Protected Vista:セントポール大聖堂への眺望を守る
シティ・オブ・ロンドンは、ローマ時代から続く歴史の上に、世界有数の金融街として発展を続けています。この地域では、3世紀もの時代の異なる建築物が共存しており、歴史的景観と近代インフラの両立という、世界でも稀有な都市計画の課題に直面しています。
さて、そんな金融地区としてのシティー・オブ・ロンドンには、今では高層ビルが、所狭しと歴史的な建物の合間合間に立ち並んでいます。
皆さんは、ロンドンの高層ビル群を見て、「なぜあの場所には建てられて、この場所には建てられないんだろう?」と疑問に思ったことはありませんか?
実は、ロンドンには「Protected Vista」という、建築家泣かせの条例が存在します。
Protected Vista(保護された眺望)は、ロンドンならではの都市計画規制です。市内の特定地点(Vista Points)からセントポール大聖堂への眺望を遮ることを禁じており、現代の高層ビル開発に大きな影響を与えています。
Vista Pointsは全部で7カ所あります。
北ロンドンから:
- Alexandra Palace
- Kenwood House (Highgate)
- Parliament Hill (Hampstead Heath)
- Primrose Hill
南ロンドンから:
- Greenwich Park
- Blackheath Point
西ロンドンから:
- Richmond ParkのKing Henry VIII’s Mounds(最遠地点)

現代建築との共存:3つの事例
建築規制は、時として創造性の障壁となることがあります。しかし、ロンドンの事例は、それが逆に革新的なデザインを生み出す触媒となりうることを示しています。以下の3つの建築物は、個人的に、成功例だと思って選んでみました。
1. The Shard(ザ・シャード)

写真はこちらから。
- 設計:レンゾ・ピアノ
- 特徴:竣工時ヨーロッパ最高層
- Vista問題:Parliament Hillからの眺望で論争に
- 解決策:より細く、高さを調整後、反対の声も多い中、最終的には、ロンドンの近代化のためには致し方ないとの行政の判断が下る。
個人的な見解:Parliament Hillが散歩圏内の私としては、セントポール大聖堂の背景にシャードが聳える様子は、確かにいかがなものかと思いつつ、アーキテクトとしては、都市の発展に必要な要素だと理解しています。

ある冬の、霧の中のシャード
2. Leadenhall Building(通称:チーズグレーター)

Leadenhall BuildingのTwitterアカウントから。
- 設計:リチャード・ロジャース
- 特徴:独特の斜めのシルエット、愛称になるほどの大きな特徴になったのは、結果的に良かったのではないでしょうか。
- 問題点:Vista Pointではないけれど、Fleet Streetからの視点でセントポール大聖堂との距離感
- 解決策:建物を斜めに削ることで視覚的な干渉を軽減
建築家として裏側が見える話:この「単純な」解決策の裏には、床面積の損失という大きな課題がありました。デベロッパーとアーキテクトの間で、きっと多くの議論が交わされたことでしょう。
3. One New Change

- 設計:ジャン・ヌーベル
- 特徴:詩的な現代建築の表現
- 課題:St Paul’s GridとProtected Vistaの両方への対応
- 解決策:セントポール大聖堂に向かって開く大胆な形状
個人的評価:建物の形状は規制によって制限されましたが、空に溶け込むようなファサードは、ヌーベルならではの詩的な表現が光る素晴らしい作品だと考えています。
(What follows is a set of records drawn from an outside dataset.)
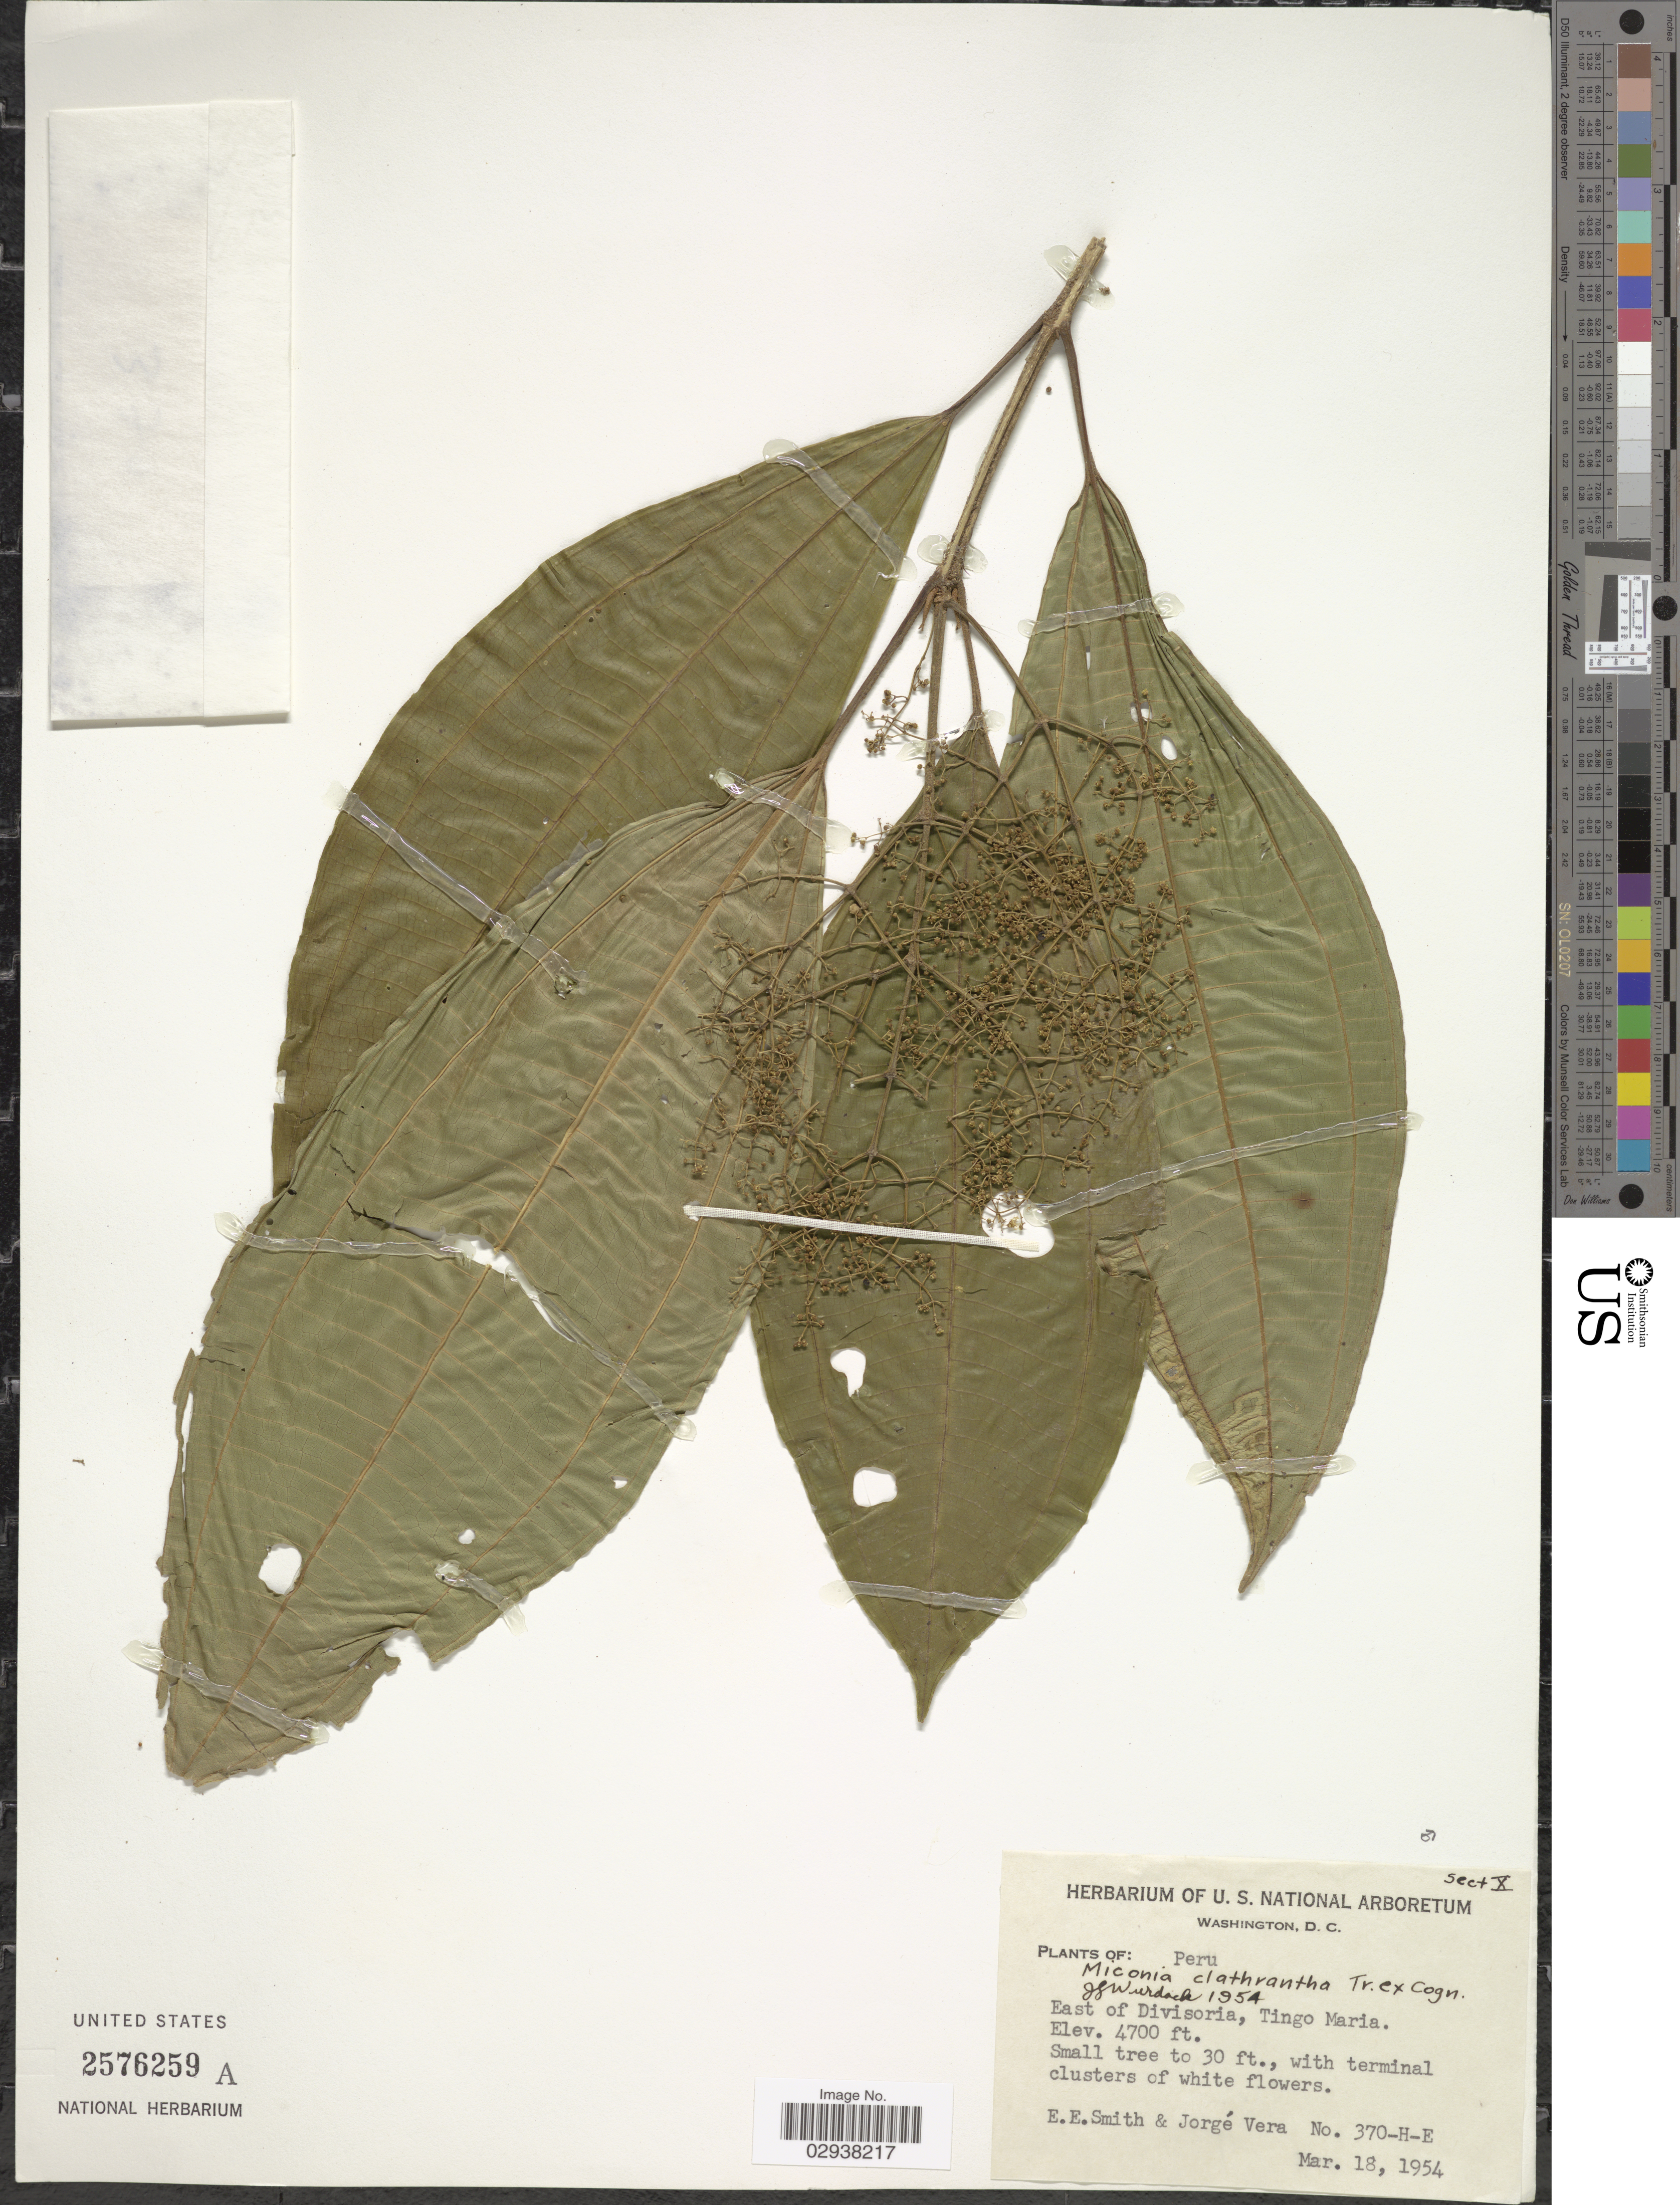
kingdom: Plantae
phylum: Tracheophyta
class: Magnoliopsida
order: Myrtales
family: Melastomataceae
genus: Miconia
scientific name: Miconia clathrantha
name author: Triana ex Cogn. in A. DC.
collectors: E. E. Smith & J. Vera Santos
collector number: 370-H-E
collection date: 1954-03-18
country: Peru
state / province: Huánuco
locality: East of Divisoria, Tingo Maria.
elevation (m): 1433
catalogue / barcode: US 2576259A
サイトプランを見ると、セント・ポールに向かって大胆に開いていく様がよくわかります。左がセント・ポール、右側がOne New Changeです。

ファサードが美しい。
私は、ジャン・ヌーベルのOne New Change、大好きです!
未来への展望:アーキテクトとして思うこと
Protected Vistaは、一見すると現代建築の足かせのように思えます。しかし、ロンドンの魅力は、新旧の共存であり、この制約が逆に建築家の創造性を刺激し、より洗練されたデザインソリューションを生み出すきっかけとなっているのです。
実際に、Vista Pointの一つであるParliament Hillに立ってみると、ロンドンの過去と現在、未来を感じることが出来る気がします。
丘の上には、この眺望を愛した人々を偲ぶメモリアルベンチが並んでいます。その中の一つは、アーキテクトのものでした。
その方は、もしかしたらここに座って、セントポール大聖堂のドームを見つめながら、未来のロンドンの姿に思いを巡らせていたのかもしれません。私もふと、「いつか自分のベンチもここに置いてもらおうかな」なんて考えてしまいます。
何世紀も前から変わらぬ風景を守りながら、都市は少しずつ姿を変えていく。アーキテクトとして、その営みの証人になれることは、この上ない喜びかもしれません。